「頭ジラミには、もはや動物愛護団体がついているようなものだ。全米シラミ症協会は、シラミに尊厳ある生を与えようとまでは言わないが、駆除薬の使用には反対している」

- 1947年11月14日~2022年2月15日(74歳没)
- アメリカ合衆国出身
- 政治風刺作家、ジャーナリスト、ユーモリスト
英文
”Head lice have their own animal-rights group, or may as well. The National Pediculosis Association doesn’t exactly advocate letting lice live with dignity, but it does oppose pediculicidal treatments.”
日本語訳
「頭ジラミには、もはや動物愛護団体がついているようなものだ。全米シラミ症協会は、シラミに尊厳ある生を与えようとまでは言わないが、駆除薬の使用には反対している」
解説
この名言は、過剰なリベラリズムや行き過ぎた擁護主義に対する痛烈な風刺である。P・J・オロークは、頭ジラミのような本来は駆除の対象である害虫にまで人権(あるいは「虫権」)を与えかねないほどの極端な姿勢を茶化している。具体的には、全米シラミ症協会(National Pediculosis Association)が有害性を理由に殺虫薬に反対している立場を引き合いに出し、それを「シラミの尊厳」を守るかのような行動に見立てている。
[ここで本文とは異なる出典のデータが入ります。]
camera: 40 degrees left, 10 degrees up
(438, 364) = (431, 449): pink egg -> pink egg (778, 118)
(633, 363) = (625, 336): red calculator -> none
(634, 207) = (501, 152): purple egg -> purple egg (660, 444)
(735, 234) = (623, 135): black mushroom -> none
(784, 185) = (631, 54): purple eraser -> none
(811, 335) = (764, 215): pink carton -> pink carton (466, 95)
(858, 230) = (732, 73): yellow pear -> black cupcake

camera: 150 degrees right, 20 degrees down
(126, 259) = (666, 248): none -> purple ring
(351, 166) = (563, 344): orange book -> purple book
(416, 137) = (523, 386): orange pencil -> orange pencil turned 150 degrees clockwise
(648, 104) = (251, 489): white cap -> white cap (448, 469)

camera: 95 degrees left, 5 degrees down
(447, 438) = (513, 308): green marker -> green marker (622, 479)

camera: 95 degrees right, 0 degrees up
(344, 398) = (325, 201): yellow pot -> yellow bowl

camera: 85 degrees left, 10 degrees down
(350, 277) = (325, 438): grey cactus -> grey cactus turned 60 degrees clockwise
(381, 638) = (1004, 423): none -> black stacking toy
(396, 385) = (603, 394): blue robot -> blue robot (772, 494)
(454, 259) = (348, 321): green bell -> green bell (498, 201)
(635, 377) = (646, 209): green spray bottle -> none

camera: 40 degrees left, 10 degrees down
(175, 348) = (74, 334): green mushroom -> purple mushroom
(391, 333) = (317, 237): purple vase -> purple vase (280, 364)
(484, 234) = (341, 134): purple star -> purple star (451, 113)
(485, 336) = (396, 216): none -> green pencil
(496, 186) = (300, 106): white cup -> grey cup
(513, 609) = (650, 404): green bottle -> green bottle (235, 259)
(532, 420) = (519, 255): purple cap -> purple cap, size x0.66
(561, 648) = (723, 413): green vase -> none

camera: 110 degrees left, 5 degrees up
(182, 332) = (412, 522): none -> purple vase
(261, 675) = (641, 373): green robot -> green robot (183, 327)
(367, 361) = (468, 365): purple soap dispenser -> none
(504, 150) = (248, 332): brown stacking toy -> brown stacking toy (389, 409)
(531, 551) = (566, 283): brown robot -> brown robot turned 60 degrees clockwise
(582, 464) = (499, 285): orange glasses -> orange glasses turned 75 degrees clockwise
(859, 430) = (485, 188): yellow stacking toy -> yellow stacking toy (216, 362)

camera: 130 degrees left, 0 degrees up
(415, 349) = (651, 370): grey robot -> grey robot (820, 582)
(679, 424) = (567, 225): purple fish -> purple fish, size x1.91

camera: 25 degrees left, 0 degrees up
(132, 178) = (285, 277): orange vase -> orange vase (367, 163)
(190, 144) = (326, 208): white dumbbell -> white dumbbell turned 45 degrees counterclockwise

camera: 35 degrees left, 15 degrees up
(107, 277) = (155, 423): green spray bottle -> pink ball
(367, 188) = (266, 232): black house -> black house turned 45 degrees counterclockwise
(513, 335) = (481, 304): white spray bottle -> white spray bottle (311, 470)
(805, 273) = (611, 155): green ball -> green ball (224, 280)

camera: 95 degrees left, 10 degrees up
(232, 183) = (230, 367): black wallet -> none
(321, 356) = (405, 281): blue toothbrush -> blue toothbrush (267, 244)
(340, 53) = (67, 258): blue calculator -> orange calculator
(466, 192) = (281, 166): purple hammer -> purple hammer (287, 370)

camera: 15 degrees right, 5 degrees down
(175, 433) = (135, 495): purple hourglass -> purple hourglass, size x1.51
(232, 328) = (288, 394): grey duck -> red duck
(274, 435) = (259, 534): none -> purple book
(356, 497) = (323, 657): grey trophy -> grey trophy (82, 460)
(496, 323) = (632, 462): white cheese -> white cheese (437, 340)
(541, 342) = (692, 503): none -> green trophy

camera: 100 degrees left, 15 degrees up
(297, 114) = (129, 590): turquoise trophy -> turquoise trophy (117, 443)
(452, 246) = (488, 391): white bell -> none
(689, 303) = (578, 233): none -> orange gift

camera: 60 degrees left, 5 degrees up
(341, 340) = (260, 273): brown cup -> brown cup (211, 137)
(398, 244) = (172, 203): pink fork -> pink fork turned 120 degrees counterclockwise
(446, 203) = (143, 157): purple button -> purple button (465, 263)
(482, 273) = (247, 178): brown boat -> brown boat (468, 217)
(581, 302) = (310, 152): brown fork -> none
この発言の皮肉は、「良識的な保護」と「度を超えた干渉」の境界が曖昧になる社会への批判である。オロークは、人間の健康や合理的判断よりも理念や過敏な倫理感が優先される風潮に対し、「では、シラミにも権利を?」というレッドuctio ad absurdum(滑稽な帰結)の形で異議を唱えている。
この名言は、現代社会の規制過多や「善意」の過剰化に対する警鐘でもある。オロークは、真面目な議論にユーモアという武器を使い、「本当に守るべき対象は誰なのか?」という問いを私たちに投げかけているのである。